Kigali - One of a group of people accused in Rwanda of plotting attacks on the country's leaders on Friday claimed in court that he had been tortured.

Former soldier Jean-Paul Dukuzumuremyi is standing trial along with famous musician Kizito Mihigo and two others on charges including conspiracy to murder, complicity in a terrorist act and conspiring against the government of Rwandan strongman and President Paul Kagame.

Mihigo has already pleaded guilty, while the three others deny the charges.

“I was picked up by men at gunpoint. They blindfolded me, beat me up and took me to place I couldn't recognise. For days I was tortured and I could eat like once a week. I lost track of the days and got to know that I spent a month held when the police paraded me,” Dukuzumuremyi told a trial hearing on Friday.

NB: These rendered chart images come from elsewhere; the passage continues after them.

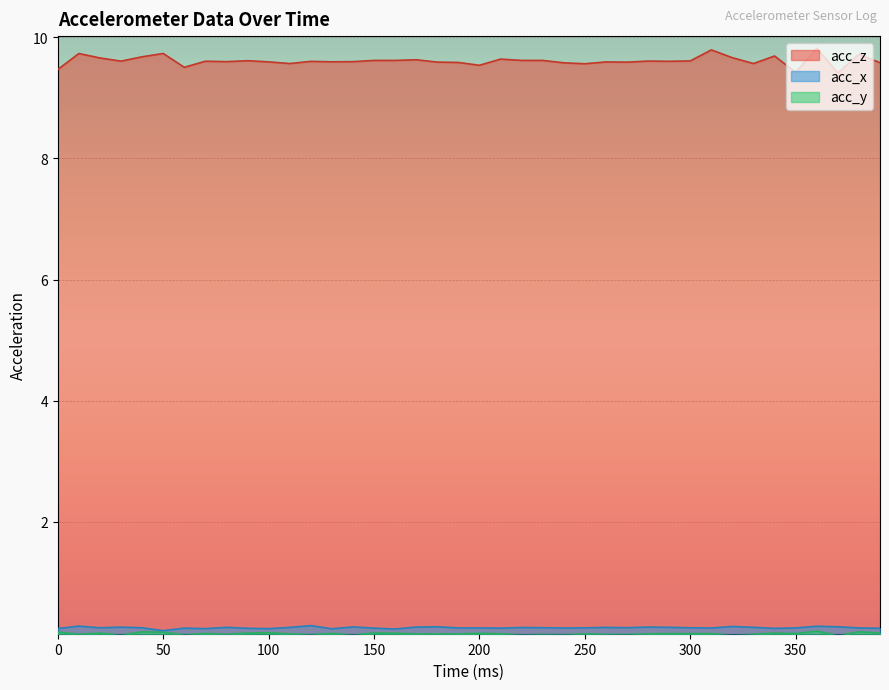

In acc_z, how many points are lower than both neighbors (excluding endpoints)?

12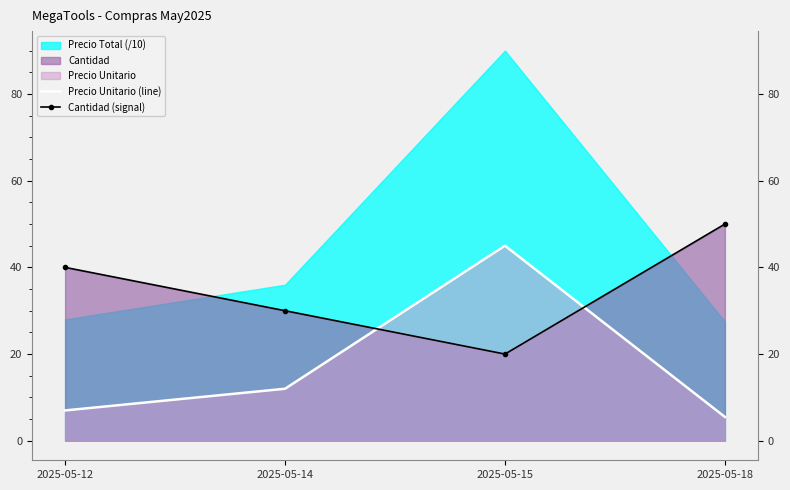

Where do Cantidad (signal) and Precio Unitario (line) first cross each other?

2025-05-14 and 2025-05-15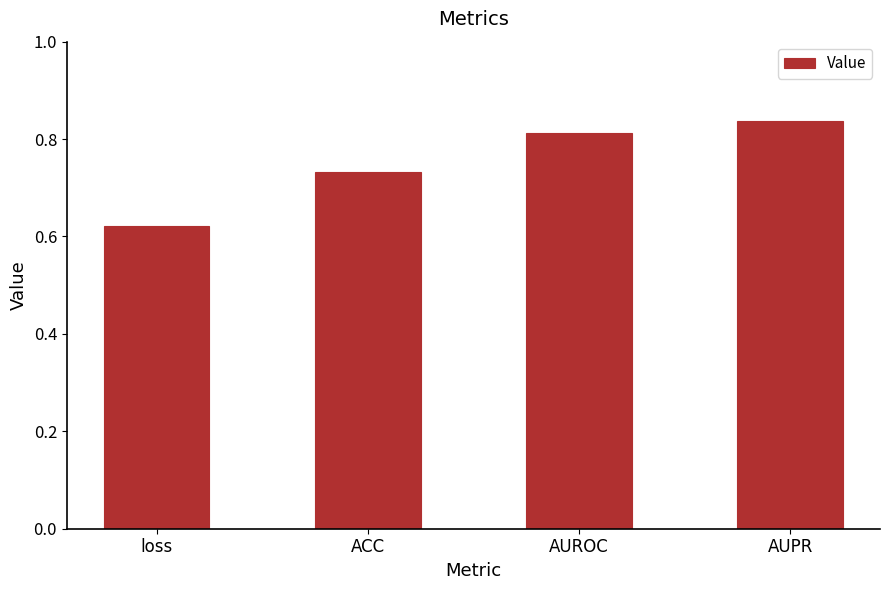

What is the label of the 1st bar from the right?

AUPR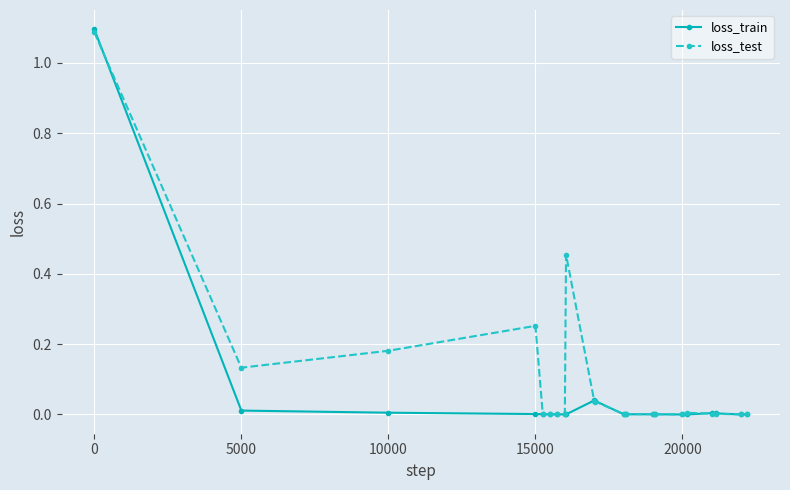

True or false: loss_train has more than 1 interior local peaks.

True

“I was forced to plead guilty to crimes that I did not commit because I was tortured. Even the time we first appeared in court for the pre-trial, we were under heavy guard and some of the men that tortured me were there so I had to plead guilty so that the torturing could come to an end,” he said.

During the hearing, Mihigo maintained his guilty plea and dismissed his defence lawyers Ä who have argued that there is no evidence against him.

“I ask for forgiveness, and to underscore that I wish to defend myself,” he told the court.

Police, who arrested the four in April, said they planned attacks in revenge for the assassination of a former spy chief and fierce Kagame critic Patrick Karegeya, who lived in exile in South Africa and who was found strangled to death in a Johannesburg luxury hotel on New Year's Day.

Mihigo is accused of being “in charge of mobilising youth” to support Karegeya's Rwanda National Congress (RNC), an opposition party in exile, as well as the FDLR, Rwandan Hutu rebels who include the perpetrators of the 1994 genocide in their ranks and who are based in the forests of neighbouring DR Congo.

The arrests comes amid ongoing commemorations in Rwanda to mark the 20th anniversary of the genocide, but also amid mounting criticism of the alleged suppression of political dissent by Kagame.